A night with the cast of The Walking Dead (in February – can’t wait to go to that!)
The return of all my favorite T.V. shows (please, please, let the wait be over soon)
Happy 2013 to everyone and thanks to those who have liked and/or followed me. It’s such a great feeling when someone enjoys what I’ve posted and I love to check out other blogs and find new ones to follow.
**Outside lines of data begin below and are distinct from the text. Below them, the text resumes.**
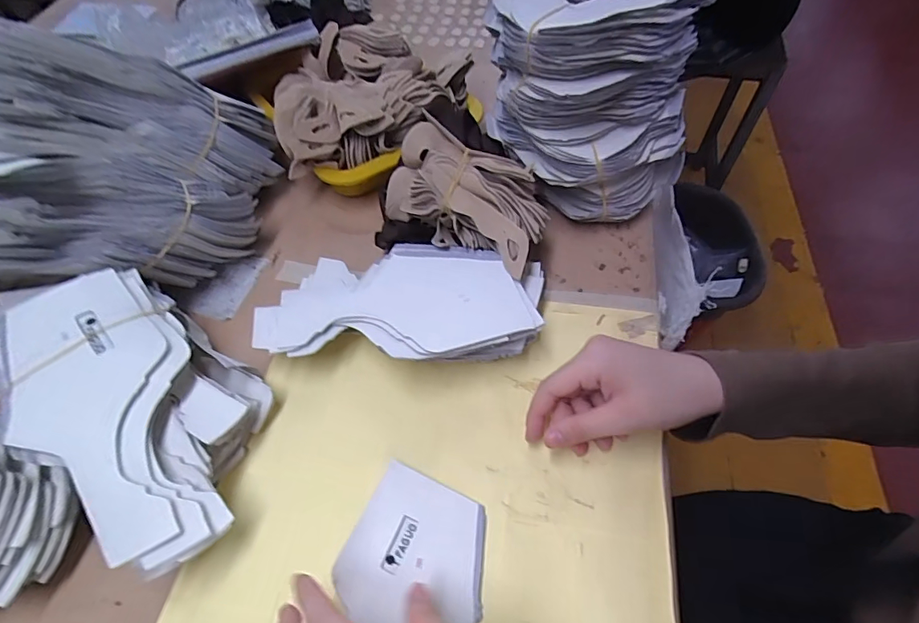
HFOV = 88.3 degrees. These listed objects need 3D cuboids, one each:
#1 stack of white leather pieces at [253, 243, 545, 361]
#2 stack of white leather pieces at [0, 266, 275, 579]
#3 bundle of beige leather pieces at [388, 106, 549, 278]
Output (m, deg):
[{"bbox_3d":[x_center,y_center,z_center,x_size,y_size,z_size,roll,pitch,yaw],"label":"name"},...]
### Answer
[{"bbox_3d":[-0.045,-0.002,0.389,0.216,0.050,0.105,4,57,5],"label":"stack of white leather pieces"},{"bbox_3d":[-0.223,0.061,0.336,0.222,0.091,0.121,34,64,22],"label":"stack of white leather pieces"},{"bbox_3d":[0.006,-0.107,0.407,0.149,0.043,0.097,24,61,17],"label":"bundle of beige leather pieces"}]

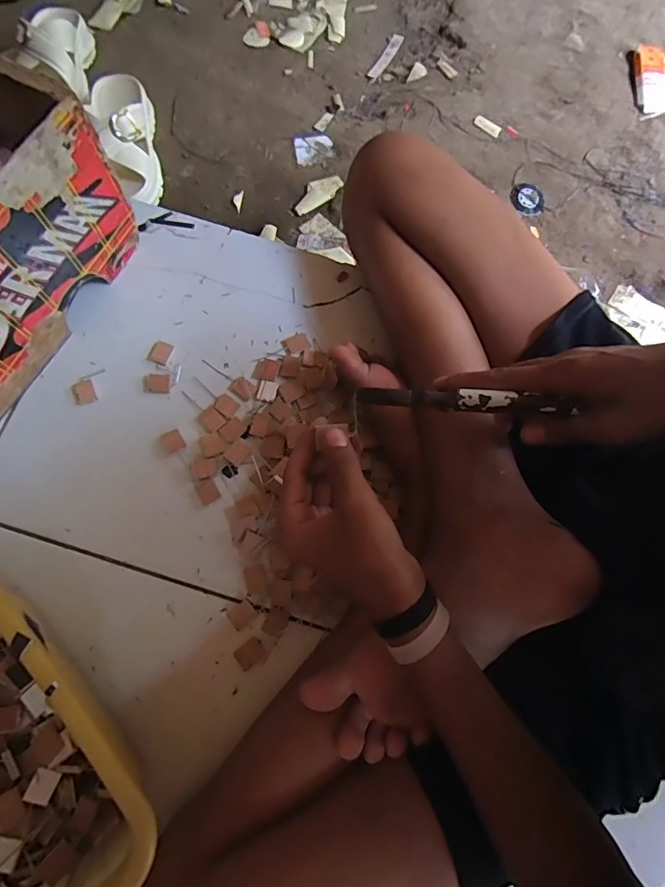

David Bowie said it best: “I still don’t know what I was waiting for, And my time was running wild, A million dead-end streets, Every time I thought I’d got it made, It seemed the taste was not so sweet… Time may change me, but I can’t trace time” Sept. 28th was the last day of the existence of the department I had been part of for the past 8 years. Leadership had decided that the best route for future direction would be to outsource the firm wide department. Needless to say, everyone was shocked. Two months after the initial announcement, I had a different position with the same company and was fortunate enough to have avoided being part of the outsourcing. Not the same for my co-workers. Most applied for and were offered jobs with outsourcing firm, a job yes, but belive me, not the best job offer. Others chose a different direction that suited them much better.
Regardless of the path that someone takes, it’s always hard to deal with change that you have no control over. Being told your department won’t be part of the company anymore can be life-changing. How one deals with the change is the most important thing. I can say everyone that was affected by this change, dealt with it in the best way possible. After the shock wore off, everyone thought of what they needed to do that was best for them and moved on. For me, it meant leaving my department and taking on a new role. This change was good for me – I had been thinking about looking for something different, I just hadn’t wanted it to be because someone else had pushed me in that direction.
The first time I recall an unforeseen change happening to me was during the summer right before my senior year in high school. My family had to leave our home in the suburbs and move out to a house in the country. I remember not being happy about this at all. I packed up my room about two days before we had to be out of our house and I was so angry. Being 17, I was a bit self-centered and couldn’t accept the change very easily. My senior year was very hard – a senior class of about 40 people who had known each other all their lives. And here I come, the girl from the city who looked and dressed different. Thankfully, most of the people I met were friendly and welcoming. I eventually adjusted, but didn’t stay in the country for long – moving back to the city about a year and a half after hs graduation.
This most recent change was just as abrupt as my senior year high school move. However, I dealt with it much better this time around. Yes, I was still shocked and angry, but I knew I couldn’t let the anger drive me this time. I hope others out there who had to deal with unforeseen change can find a way to make it work for them as well. It may offer a better opportunity or just a chance to learn about yourself and how you deal with things. David Bowie has made a career of change – I can only hope I’m as successful in my career of change as well.
First post, first thought – I’m tired, why did I start this at 10:00 at night? Otis, who is my and my husband’s dog, is currently asleep, so I can’t look to him for inspiration. Why thedailyopine? Well, I wanted thedailyo, but that was taken, so I took the next best thing. Little bit of a play on the O in Otis. Plan to post thoughts, feelings, or rants. Some days Otis may take over and give his thought on the world as he sees it. So, hope anyone finding and reading this blog enjoys and lives life as Otis – obliviously happy.